Если я скажу, что он лично производил то же впечатление, что и его произведения, вы легко сможете увидеть этого человека. Читая историю его жизни, вы чувствуете ее постоянную веселость и жизнерадостность. Это была жизнь литератора и светского человека — жизнь без событий, или только событий всех наших жизней, за исключением того, что в ней не хватает великого события — брака. Вместо него есть нежный и патетический роман. Ирвинг дожил до семидесяти шести лет. В двадцать шесть лет он был помолвлен с прекрасной девушкой, которая умерла. Он никогда не женился; но после его смерти, в маленькой шкатулке, от которой он всегда хранил ключ, была найдена миниатюра прекрасной девушки, а с ней прядь светлых волос и клочок бумаги, на котором было написано имя Матильда Хоффман, вместе с несколькими страницами, на которых письмо давно выцвело. Это прекрасное лицо Ирвинг хранил всю свою жизнь в более тайной и священной святыне. Оно выглядывает время от времени с неизменной прелестью из какого-нибудь задумчивого отрывка, который он, кажется, пишет с тоскливой меланхолией воспоминания. Это нежное и бессмертное присутствие постоянно возобновляло мягкую человечность, нежность чувств, сладкую жизнерадостность и щедрое сочувствие, которые никогда не покидали его в жизни и трудах.
Он родился в городе Нью-Йорке в 1783 году, в год, когда Революция закончилась признанием американской независимости. Британская армия вышла из города, а американская армия во главе с Вашингтоном вошла. «Работа патриота закончена как раз тогда, когда родился мой мальчик, — сказала патриотичная мать, — и мальчика назовут Вашингтоном». Шесть лет спустя, когда Вашингтон вернулся в Нью-Йорк, чтобы быть инаугурированным президентом, он однажды зашел в магазин, когда шотландская няня мальчика демократично остановила нового республиканского главу магистрата и сказала ему: «Пожалуйста, ваша честь, вот ребенок, названный в вашу честь». Великий человек повернулся и посмотрел с добротой на своего маленького тезку, положил руку ему на голову и благословил своего будущего биографа.
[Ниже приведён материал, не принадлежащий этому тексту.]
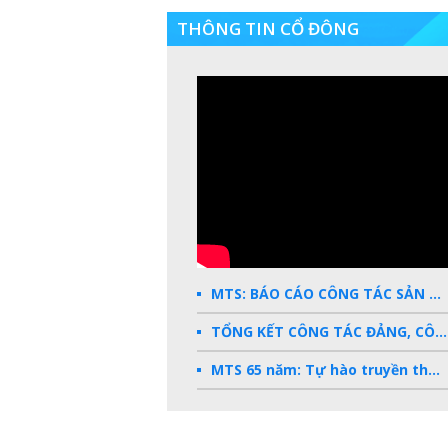
THÔNG TIN CỔ ĐÔNG
MTS: BÁO CÁO CÔNG TÁC SẢN XUẤT KINH DOANH 2025
TỔNG KẾT CÔNG TÁC ĐẢNG, CÔNG ĐOÀN, ĐOÀN THANH NIÊN 2025
MTS 65 năm: Tự hào truyền thống - Vững bước Tương lai
Dấu ấn MTS 2024
TKV- Niềm tự hào của ngành năng lượng Việt Nam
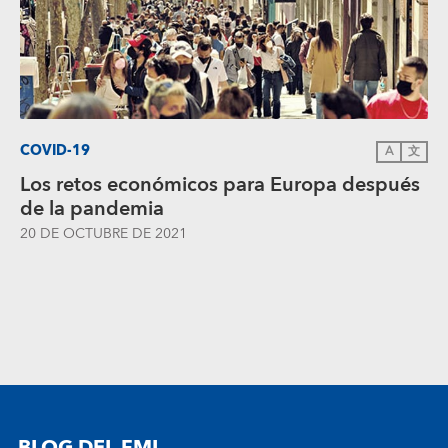
COVID-19
A
文
Los retos económicos para Europa después
de la pandemia
20 DE OCTUBRE DE 2021
BLOG DEL FMI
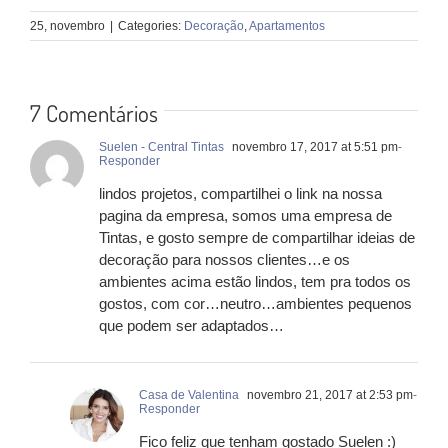
25, novembro
|
Categories:
Decoração
,
Apartamentos
7 Comentários
Suelen - Central Tintas
novembro 17, 2017 at 5:51 pm
-
Responder
lindos projetos, compartilhei o link na nossa
pagina da empresa, somos uma empresa de
Tintas, e gosto sempre de compartilhar ideias de
decoração para nossos clientes…e os
ambientes acima estão lindos, tem pra todos os
gostos, com cor…neutro…ambientes pequenos
que podem ser adaptados…
Casa de Valentina
novembro 21, 2017 at 2:53 pm
-
Responder
Fico feliz que tenham gostado Suelen :)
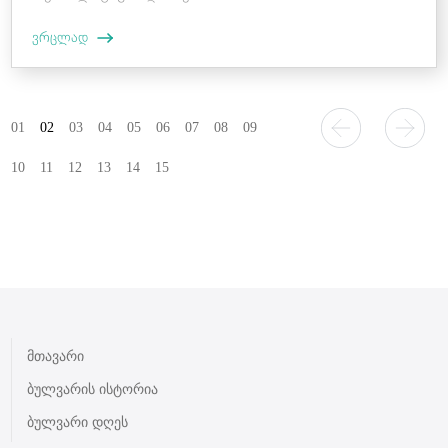
ვრცლად
01
02
03
04
05
06
07
08
09
10
11
12
13
14
15
მთავარი
ბულვარის ისტორია
ბულვარი დღეს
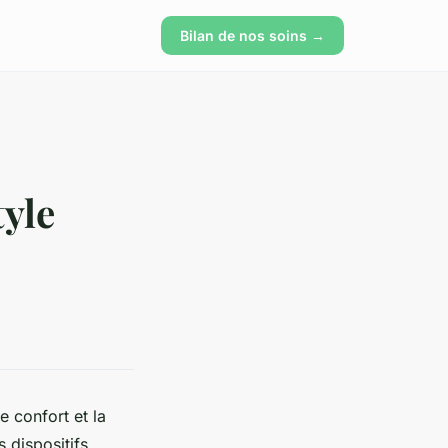
Bilan de nos soins →
tyle
e confort et la
 dispositifs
Имя ни одного другого американца не было так любопытно перепутано с именем Вашингтона, как имя Ирвинга. Многие молодые люди ломают голову над связью, которую имя, кажется, смутно подразумевает, и в других странах идентичность этих людей смешивается. Когда Ирвинг впервые отправился в Европу, будучи очень молодым человеком, хорошо образованным, вежливым, с большой любезностью манер и обаянием беседы, он был принят принцем Торлонией, банкиром, в Риме с необычайной и лестной вежливостью. Его попутчик, к которому принц относился с полным безразличием, был озадачен теплотой приема Ирвинга. Ирвинг со смехом сказал, что это лишь доказывает замечательную проницательность принца. Но молодые путешественники смеялись еще больше, когда принц бессознательно раскрыл секрет своего внимания, отведя гостя в сторону и спросив его, насколько близко он связан с генералом Вашингтоном.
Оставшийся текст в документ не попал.